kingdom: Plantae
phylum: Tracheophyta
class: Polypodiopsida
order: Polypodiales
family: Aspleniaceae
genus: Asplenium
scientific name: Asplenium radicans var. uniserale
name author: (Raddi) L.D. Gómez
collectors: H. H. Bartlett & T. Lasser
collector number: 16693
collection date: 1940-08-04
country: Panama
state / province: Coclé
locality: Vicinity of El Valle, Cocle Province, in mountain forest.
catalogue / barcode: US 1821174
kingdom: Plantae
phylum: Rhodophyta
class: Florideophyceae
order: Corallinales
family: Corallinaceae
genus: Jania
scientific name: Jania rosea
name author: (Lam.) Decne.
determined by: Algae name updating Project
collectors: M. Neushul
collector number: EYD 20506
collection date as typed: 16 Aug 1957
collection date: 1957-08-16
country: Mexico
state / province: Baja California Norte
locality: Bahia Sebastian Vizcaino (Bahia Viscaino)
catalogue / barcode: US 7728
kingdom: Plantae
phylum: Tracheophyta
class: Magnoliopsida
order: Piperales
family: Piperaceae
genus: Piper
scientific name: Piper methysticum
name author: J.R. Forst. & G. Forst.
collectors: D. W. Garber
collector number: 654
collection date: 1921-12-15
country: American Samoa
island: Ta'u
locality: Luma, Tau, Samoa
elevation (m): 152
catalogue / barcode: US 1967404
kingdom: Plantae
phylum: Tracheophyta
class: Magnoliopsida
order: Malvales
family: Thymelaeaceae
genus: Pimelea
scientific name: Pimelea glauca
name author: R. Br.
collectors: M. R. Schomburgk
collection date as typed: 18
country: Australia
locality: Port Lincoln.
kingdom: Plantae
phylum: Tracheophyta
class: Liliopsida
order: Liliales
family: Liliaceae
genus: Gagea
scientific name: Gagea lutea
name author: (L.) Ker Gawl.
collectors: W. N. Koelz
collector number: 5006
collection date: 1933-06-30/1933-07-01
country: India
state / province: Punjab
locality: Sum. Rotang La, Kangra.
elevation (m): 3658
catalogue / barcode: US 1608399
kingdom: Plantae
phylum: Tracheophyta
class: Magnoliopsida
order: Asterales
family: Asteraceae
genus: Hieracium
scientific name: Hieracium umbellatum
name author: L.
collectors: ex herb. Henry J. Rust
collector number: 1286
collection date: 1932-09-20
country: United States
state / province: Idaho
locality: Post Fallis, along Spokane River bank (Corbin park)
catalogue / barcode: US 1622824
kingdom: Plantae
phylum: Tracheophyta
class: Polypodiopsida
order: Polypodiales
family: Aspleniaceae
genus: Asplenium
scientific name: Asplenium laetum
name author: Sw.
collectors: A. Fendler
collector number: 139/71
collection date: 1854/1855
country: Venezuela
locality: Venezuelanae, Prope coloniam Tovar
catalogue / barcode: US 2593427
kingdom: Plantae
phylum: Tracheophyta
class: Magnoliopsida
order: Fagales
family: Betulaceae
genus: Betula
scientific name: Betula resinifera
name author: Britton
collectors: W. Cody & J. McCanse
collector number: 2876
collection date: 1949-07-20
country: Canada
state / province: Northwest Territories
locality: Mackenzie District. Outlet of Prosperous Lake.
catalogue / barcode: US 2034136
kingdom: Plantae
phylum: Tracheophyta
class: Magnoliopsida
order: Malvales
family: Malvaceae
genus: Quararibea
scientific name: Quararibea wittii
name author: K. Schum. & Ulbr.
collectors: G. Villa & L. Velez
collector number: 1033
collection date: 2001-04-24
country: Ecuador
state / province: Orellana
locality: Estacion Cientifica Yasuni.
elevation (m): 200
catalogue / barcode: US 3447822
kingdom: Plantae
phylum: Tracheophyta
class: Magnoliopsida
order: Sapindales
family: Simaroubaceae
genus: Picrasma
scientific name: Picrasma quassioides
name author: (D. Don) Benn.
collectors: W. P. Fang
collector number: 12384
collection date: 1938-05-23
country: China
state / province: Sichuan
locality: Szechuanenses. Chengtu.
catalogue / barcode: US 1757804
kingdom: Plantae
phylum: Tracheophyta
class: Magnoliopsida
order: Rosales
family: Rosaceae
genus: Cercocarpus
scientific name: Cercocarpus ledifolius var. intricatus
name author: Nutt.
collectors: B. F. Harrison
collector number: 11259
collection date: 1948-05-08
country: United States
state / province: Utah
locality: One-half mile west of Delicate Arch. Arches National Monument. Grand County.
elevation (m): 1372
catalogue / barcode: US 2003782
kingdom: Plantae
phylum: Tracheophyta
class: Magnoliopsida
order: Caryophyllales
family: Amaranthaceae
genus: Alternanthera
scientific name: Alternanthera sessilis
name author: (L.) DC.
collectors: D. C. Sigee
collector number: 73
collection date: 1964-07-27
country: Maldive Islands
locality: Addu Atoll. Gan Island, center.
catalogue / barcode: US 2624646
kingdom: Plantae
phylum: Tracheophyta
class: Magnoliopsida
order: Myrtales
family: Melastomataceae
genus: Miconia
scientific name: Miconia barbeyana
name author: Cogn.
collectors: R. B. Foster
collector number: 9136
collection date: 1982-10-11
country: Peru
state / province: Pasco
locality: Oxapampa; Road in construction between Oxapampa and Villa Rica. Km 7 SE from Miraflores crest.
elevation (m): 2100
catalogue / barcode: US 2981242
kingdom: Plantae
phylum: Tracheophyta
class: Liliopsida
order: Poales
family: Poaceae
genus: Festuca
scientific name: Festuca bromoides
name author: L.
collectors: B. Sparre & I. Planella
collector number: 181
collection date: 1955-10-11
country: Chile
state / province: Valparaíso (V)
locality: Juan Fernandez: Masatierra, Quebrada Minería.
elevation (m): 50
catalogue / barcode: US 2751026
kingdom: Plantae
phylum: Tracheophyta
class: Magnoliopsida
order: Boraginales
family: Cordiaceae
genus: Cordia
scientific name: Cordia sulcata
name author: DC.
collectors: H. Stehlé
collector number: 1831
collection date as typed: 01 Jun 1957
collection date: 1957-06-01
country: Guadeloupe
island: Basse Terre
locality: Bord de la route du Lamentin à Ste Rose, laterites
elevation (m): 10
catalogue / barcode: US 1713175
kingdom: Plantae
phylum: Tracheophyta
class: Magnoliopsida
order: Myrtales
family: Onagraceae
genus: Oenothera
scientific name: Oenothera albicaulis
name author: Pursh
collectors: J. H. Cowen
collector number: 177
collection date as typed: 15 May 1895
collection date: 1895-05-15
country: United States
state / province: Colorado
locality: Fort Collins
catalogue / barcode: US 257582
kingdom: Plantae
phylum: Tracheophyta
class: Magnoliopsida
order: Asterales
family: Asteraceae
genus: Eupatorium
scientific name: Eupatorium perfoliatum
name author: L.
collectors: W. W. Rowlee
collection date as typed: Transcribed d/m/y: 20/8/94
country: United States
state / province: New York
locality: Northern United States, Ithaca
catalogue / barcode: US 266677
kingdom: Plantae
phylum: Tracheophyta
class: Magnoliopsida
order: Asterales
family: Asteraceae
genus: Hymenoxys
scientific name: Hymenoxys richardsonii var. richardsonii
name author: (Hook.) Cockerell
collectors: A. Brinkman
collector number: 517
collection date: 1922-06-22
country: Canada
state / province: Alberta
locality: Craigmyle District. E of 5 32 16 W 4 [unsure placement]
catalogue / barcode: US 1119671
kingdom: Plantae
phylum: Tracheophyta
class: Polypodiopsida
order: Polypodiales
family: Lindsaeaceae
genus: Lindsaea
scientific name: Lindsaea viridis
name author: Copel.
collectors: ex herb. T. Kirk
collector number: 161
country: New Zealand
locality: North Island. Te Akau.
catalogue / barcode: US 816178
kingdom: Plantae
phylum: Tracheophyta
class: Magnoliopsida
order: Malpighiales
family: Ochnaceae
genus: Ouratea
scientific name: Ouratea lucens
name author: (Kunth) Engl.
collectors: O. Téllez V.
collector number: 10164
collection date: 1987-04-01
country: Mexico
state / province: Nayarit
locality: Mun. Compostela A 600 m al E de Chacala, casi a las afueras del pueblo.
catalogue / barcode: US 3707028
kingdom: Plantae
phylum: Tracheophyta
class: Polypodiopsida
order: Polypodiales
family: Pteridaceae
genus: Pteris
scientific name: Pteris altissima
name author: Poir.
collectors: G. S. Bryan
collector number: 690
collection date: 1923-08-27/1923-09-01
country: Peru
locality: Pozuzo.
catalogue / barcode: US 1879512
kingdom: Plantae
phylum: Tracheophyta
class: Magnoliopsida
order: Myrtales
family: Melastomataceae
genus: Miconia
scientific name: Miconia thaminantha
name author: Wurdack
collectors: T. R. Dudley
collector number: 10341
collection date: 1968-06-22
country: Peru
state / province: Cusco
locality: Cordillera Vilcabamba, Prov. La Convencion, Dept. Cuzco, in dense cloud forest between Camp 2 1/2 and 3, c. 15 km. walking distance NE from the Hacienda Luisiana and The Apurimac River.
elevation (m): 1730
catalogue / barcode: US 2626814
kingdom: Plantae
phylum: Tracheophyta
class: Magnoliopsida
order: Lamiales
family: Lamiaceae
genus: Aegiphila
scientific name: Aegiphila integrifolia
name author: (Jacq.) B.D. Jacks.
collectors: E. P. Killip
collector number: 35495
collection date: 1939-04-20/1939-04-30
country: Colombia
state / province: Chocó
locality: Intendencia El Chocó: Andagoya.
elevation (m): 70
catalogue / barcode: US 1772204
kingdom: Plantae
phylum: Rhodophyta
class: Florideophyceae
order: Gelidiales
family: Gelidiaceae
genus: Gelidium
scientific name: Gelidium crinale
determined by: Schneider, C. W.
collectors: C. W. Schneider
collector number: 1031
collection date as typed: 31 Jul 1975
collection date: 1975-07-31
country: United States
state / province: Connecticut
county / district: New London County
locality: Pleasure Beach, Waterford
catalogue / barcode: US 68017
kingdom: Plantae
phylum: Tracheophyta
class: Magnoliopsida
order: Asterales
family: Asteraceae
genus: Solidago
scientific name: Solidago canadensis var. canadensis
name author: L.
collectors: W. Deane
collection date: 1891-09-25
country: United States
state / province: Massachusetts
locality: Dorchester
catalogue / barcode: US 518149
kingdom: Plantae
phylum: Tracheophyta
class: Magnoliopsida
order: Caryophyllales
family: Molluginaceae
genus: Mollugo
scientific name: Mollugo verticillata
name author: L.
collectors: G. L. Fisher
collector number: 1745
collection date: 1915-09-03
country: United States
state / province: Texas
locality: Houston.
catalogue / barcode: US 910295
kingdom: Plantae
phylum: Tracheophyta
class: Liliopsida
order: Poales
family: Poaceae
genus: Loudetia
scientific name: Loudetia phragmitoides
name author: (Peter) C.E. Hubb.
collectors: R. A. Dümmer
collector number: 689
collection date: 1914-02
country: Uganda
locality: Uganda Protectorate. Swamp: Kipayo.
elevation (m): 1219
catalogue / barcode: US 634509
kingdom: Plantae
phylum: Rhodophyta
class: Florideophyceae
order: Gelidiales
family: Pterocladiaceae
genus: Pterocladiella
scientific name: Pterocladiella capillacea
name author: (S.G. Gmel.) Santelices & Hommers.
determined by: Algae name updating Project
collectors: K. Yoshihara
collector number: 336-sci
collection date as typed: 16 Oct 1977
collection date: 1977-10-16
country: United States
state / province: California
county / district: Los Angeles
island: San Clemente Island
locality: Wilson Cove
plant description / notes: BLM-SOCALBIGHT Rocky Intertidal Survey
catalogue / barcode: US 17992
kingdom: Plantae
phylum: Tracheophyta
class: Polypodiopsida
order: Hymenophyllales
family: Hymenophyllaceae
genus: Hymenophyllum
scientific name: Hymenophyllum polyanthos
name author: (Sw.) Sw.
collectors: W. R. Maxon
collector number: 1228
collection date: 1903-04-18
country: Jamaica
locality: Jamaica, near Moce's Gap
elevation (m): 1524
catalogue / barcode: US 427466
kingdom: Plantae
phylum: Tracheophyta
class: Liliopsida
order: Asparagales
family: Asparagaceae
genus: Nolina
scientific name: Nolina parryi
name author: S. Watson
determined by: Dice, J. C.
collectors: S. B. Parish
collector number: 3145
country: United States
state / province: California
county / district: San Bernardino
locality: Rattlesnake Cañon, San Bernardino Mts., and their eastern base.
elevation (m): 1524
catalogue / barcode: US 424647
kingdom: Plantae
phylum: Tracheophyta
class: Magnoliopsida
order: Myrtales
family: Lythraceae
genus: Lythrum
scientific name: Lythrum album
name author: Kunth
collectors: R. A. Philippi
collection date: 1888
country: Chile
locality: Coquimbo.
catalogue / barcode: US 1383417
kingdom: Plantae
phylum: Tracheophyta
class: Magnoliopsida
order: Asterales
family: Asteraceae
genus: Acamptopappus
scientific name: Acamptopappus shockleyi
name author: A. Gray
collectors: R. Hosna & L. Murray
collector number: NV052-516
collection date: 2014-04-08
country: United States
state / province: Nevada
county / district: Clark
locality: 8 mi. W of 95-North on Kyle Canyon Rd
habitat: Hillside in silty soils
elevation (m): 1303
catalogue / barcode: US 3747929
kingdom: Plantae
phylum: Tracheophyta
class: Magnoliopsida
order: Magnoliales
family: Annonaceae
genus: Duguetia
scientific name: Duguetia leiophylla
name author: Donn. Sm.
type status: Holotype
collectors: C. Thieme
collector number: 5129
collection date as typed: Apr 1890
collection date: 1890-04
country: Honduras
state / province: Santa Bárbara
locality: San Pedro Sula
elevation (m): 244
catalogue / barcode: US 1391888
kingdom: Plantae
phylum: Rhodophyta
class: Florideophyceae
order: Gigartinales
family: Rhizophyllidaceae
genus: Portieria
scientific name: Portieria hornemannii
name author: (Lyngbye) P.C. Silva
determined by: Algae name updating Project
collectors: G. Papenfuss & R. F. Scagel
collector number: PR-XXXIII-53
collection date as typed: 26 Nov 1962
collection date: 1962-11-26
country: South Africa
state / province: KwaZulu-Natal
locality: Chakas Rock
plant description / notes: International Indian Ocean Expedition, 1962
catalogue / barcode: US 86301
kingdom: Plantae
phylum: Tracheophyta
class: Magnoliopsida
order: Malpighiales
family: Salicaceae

▸ **What you are asked to do**
Identify each line in the records above that contains the string "Miconia", with matching case, and copy every such line.

▸ **Exercise response**
genus: Miconia
scientific name: Miconia barbeyana
genus: Miconia
scientific name: Miconia thaminantha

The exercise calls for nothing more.